TRECHO FORNECIDO:
_ _ _

Ao lado da convergência tecnológica, a revolução logística leva a reconcentrar a fabricação de carros em alguns países
Se há termo que me irrita é “modal”. Quando se trata de frete que usa mais de um meio, o termo empregado é “intermodal”. Aí, algum profissional de poucas qualidades mentais passou a chamar os meios de transporte de modais, como modal ferroviário, por exemplo.
O grande obstáculo ao uso de transporte intermodal foi sempre o transbordo, ou seja, trocar de meio pode custar mais caro que a soma do frete nos vários modos. A movimentação de carga nos portos e estações tem sido o determinante de ser viável ou não importar algo. No século XIX, as locomotivas eram importadas da Inglaterra. Já imaginaram o esforço para colocar um equipamento inteiro no porão de um navio de madeira por cima de seu costado? Não precisam tentar, não havia guindastes grandes o suficiente. As locomotivas eram desmontadas e embarcadas aos pedaços para serem remontadas diretamente nas vias férrea que as usariam.
Havia, sim, guindastes capazes de embarcar e desembarcar automóveis, o que foi relativamente comum no início do século XX. O problema era o risco de danificar o produto, o que limitava o processo aos automóveis de luxo. Carros populares passaram a ser exportados pelo sistema CKD (complete knock-down), ou seja, completamente desmontados, para serem concluídos em linhas locais. Isso permitia acondicionarem-se as peças em caixas, minimizando o espaço livre nos contêineres, para se transportar o mínimo de ar possível entre dois continentes.
Havia guindastes capazes de embarcar e desembarcar automóveis no início do século XX: o problema era o risco de danificar o produto

Na medida em que os carros passaram a ter desenhos mais elaborados, a racionalização do acondicionamento foi ficando mais complexa — até sofrer o golpe final com a popularização da estrutura monobloco. Isso mais a ânsia pela modernização, sendo o carro um símbolo de desenvolvimento, pulverizou a indústria de automóveis mundo afora.
Não que as tentativas de popularizar o transporte intermodal fossem esquecidas. Pelo contrário, cometeram-se bizarrias como o autotrem, de que ainda existem remanescentes na Amtrak (empresa estatal federal de transporte ferroviário de passageiros dos Estados Unidos), levando carros e passageiros de Montreal para Vancouver, bem como a alguns destinos na Índia.
A ideia era minimizar o dispêndio com transbordo, levando caminhões carregados, bem como minimizar os gastos com combustível e cansaço ao dirigir para viajantes individuais. Não deu certo porque composições de carga mista ficavam num ponto intermediário na hora de priorizar o tráfego de carga ou passageiros nos trilhos, o que levou à extinção até mesmo dos aviões e navios de carga mista, por conta da ocupação dos aeródromos e portos.
Com o aumento do tráfego entre ilhas e continentes, mormente entre Inglaterra, Europa continental e Irlanda, popularizaram-se os navios roll-on/roll-off, que abriam a proa. Isso permitia a caminhões carregados e automóveis embarcarem-se a si próprios, reduzindo drasticamente os custos de transbordo, e levou ao abandono das ferrovias em prol do transporte rodoviário. Outras linhas vieram e, hoje, praticamente todos os continentes são servidos por linhas assim, visto que contêineres passaram a ser embarcados sobre rodas, em empilhadeiras porta-contêiner, que levam a carga para dentro da embarcação e ainda formam pilhas de até seis camadas em seu interior.

_ _ _

Registros brutos
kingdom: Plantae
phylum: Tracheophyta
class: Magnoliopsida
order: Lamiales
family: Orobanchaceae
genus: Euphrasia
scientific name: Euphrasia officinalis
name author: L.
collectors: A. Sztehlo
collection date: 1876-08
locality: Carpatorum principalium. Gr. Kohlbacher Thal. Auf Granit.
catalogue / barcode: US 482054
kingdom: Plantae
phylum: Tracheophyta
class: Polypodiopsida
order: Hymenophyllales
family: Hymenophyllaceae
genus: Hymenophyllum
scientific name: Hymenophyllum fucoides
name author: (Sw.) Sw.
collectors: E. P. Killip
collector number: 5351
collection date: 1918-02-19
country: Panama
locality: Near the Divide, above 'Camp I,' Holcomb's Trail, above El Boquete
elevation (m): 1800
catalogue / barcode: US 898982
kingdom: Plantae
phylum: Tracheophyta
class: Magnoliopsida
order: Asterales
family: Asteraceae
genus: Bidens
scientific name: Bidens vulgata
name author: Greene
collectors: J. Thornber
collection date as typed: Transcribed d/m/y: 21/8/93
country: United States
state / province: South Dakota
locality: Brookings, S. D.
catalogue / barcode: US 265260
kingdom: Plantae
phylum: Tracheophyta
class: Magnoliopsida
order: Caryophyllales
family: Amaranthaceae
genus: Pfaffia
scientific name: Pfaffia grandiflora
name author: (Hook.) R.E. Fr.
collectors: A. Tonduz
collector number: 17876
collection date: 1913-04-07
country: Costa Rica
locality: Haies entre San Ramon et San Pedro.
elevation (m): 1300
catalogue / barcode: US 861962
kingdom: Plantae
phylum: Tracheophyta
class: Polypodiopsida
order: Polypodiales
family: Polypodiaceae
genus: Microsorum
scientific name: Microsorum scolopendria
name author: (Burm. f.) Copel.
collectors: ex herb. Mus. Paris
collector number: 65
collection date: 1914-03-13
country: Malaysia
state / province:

_ _ _

TAREFAS A REALIZAR:
(a) Relacione todos os países mencionados no texto sobre transporte intermodal.
(b) Prossiga o texto sobre transporte intermodal a partir de sua última frase.
Os registros são dispensáveis para resolver as tarefas.

RESPOSTAS FORNECIDAS:
(a) Inglaterra, Estados Unidos, Índia, Irlanda

(b)
Pressão ambiental
Ao custo de transbordo devem-se somar outros dois motivos para acelerar a otimização do frete, em especial o intermodal: a crise do petróleo dos anos 1970 e 1980 e a pressão ambiental, pois esvaziar tanques de lastro infesta mares e rios com espécies exóticas, como o caramujo dourado, que nos entope eclusas e centrais hidrelétricas. O resultado disso foi uma corrida para que navios não naveguem “batendo lata”, disseminando o uso de embarcações porta-contêiner com capacidade para até 20 mil deles.
Até grãos estão, progressivamente, deixando de ser transportados em navios graneleiros, passando a trafegar em contêineres revestidos com enormes bolsas de tecido e borracha, chamadas de bulkliner. Isso troca o inútil lastro por carga paga, posicionando-se o material granulado nas camadas inferiores para manter o equilíbrio da embarcação.
A revolução no frete trouxe os carros para dentro dos contêineres. Um de 40 pés (12,2 metros) pode levar até três automóveis de pequeno porte ou dois de grande, além de permitir que sejam empilhados, assegurando uma proporção de quase 5:1 em relação ao transporte na modalidade estacionamento. Considere-se ainda a redução de custo na movimentação, seja no embarque, seja no desembarque e transporte para o destino final em caminhões-plataforma.
Se as restrições do transporte disseminaram a indústria pelo mundo, a solução desses entraves pode reconcentrá-la onde houver economias que a suportem

Semanas atrás, entrevistando um armador com agente em Santos, SP, ouvi que para trazer um utilitário esporte da China pagam-se somente US$ 250. Para um carro que pode ser vendido, digamos, pelos quase R$ 200 mil de um Ford Territory Titanium, isso não é significativo e justifica trazerem-se carros prontos.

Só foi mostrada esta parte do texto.